Naranja - Oportet Editores

Naranja

16 marzo, 2012

Antes de pasar a otra ultracorrección, y ya que ha salido a relucir a propósito de la mandarina, detengámonos un momento en la naranja, porque tiene su recorrido.

Casi nadie ignora que naranja nos vino del árabe naránga. Sólo que el árabe lo había tomado del persa nârang, y hay fundadas sospechas de que al persa le llegó desde el sánscrito narangáh. El camino de la literatura se hizo de Oriente a Occidente; el de muchas palabras, también.
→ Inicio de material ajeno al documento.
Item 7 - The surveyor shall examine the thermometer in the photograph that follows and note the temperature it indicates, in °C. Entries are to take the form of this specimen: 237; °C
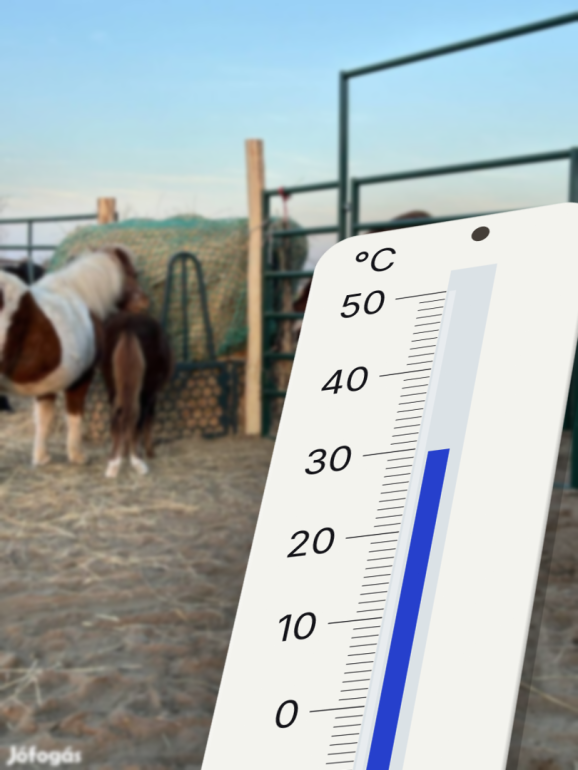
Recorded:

Las naranjas no son desconocidas en el siglo áureo español, y de hecho aparecen con frecuencia en el Arte de cocina, pastelería, bizcochería y conservería (1611), de Francisco Martínez Motiño, que durante treinta y cuatro años fue cocinero real con los tres Felipes. En 1583 Fray Luis de Granada, en la Introducción del Símbolo de la Fe, se maravilla de que «una pepita tan pequeña de una naranja tenga dentro de sí virtud para que de ella nazca un árbol tan hermoso como es un naranjo, tan oloroso cuando está florido, y tan vistoso cuando está cargado de fruto» (cap. 38,4); y Cervantes colocó «hasta dos docenas de naranjas y limones» en la estera del apicarado banquete de Rinconete y Cortadillo. Pero en Francia, todavía a finales del siglo XVII, las «naranjas de la china» eran una fruta tan exótica que Perrault las puso en la mesa de un príncipe como signo de opulencia y esplendor: Cenicienta y sus hermanas solo en aquella cena versallesca habrían podido verlas. Tres siglos después, la expresión «naranjas de la china» es índice de asombro o extrañeza. O quizá de algún paraíso ilusorio: «Si me muero, ya sé que no veré / naranjas de la China, ni el trigal», escribió Blas de Otero no sin melancolía.